The answer must be every line of the records in which the string "Fliegen" appears.

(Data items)
+++

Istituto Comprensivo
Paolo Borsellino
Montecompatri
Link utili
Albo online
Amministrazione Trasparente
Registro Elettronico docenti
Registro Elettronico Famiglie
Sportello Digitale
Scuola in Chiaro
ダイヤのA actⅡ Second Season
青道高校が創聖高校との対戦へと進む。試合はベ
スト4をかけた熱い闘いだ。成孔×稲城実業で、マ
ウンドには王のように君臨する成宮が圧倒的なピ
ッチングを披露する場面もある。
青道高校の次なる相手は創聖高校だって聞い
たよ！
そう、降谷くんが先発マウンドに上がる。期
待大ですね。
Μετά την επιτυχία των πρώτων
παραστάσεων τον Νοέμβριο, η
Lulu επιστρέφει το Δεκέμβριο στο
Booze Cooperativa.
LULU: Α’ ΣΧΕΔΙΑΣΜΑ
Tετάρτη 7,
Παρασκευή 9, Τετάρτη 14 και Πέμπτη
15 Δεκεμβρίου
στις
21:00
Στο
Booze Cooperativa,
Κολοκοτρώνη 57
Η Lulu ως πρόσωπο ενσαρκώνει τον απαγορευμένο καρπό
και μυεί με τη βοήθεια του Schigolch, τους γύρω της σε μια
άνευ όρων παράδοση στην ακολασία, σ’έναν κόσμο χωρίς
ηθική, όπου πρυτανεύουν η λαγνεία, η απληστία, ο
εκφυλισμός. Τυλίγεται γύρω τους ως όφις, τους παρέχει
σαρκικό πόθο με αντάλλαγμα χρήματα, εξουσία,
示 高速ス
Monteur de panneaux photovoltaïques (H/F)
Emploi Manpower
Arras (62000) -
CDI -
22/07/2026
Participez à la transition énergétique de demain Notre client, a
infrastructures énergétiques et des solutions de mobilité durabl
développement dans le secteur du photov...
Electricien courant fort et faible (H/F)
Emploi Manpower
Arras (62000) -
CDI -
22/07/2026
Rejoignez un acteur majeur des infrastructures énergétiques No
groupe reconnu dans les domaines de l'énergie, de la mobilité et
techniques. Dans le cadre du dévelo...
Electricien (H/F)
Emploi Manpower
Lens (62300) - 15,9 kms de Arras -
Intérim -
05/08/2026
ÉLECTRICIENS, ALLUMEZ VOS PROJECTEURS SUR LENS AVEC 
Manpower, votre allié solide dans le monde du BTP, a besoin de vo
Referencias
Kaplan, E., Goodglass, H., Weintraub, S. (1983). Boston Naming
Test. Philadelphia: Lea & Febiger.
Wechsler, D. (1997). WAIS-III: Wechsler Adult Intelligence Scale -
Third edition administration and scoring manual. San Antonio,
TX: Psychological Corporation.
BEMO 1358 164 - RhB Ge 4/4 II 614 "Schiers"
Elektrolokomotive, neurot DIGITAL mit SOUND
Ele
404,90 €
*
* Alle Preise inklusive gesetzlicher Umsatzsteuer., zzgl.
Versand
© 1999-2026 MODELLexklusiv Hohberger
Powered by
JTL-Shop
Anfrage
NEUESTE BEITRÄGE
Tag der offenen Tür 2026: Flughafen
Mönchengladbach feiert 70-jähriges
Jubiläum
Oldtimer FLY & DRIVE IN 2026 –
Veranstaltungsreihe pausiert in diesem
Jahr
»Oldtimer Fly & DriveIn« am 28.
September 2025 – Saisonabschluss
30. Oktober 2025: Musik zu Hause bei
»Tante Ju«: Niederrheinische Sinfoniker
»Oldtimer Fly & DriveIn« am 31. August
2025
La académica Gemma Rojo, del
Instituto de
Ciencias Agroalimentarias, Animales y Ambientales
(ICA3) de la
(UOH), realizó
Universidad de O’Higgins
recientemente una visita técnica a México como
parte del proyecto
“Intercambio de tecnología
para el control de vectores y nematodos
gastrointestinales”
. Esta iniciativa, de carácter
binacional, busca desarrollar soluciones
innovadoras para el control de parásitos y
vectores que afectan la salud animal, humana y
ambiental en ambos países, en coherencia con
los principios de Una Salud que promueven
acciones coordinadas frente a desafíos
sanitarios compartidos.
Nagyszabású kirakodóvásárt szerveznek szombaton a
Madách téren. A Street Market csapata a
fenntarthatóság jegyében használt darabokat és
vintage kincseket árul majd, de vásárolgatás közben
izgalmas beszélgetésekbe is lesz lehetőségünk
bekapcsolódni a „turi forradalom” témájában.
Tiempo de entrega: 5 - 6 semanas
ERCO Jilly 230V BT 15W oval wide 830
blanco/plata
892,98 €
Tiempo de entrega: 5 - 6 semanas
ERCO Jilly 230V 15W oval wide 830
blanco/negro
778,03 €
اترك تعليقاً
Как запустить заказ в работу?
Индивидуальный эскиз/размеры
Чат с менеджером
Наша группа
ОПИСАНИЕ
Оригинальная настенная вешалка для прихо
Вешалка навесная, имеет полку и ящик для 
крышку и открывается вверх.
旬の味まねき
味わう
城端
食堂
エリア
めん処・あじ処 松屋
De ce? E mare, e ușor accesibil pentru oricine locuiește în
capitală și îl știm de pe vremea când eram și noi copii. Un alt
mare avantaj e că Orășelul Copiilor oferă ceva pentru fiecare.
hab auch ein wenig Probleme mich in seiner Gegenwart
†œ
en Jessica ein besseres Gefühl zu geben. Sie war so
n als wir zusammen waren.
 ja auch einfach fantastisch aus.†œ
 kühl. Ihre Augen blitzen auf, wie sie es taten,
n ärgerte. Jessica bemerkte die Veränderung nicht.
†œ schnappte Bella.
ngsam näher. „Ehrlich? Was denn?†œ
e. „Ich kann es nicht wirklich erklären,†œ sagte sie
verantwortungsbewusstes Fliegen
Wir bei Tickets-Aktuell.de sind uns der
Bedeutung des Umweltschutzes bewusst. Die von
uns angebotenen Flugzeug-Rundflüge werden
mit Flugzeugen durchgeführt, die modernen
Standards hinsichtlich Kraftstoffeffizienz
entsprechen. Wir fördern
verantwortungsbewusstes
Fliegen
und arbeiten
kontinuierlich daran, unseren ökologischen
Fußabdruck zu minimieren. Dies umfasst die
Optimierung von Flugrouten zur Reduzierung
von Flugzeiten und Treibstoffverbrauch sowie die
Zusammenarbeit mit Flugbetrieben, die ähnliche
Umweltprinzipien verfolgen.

+++

ANSWER BOX:
verantwortungsbewusstes Fliegen
Fliegen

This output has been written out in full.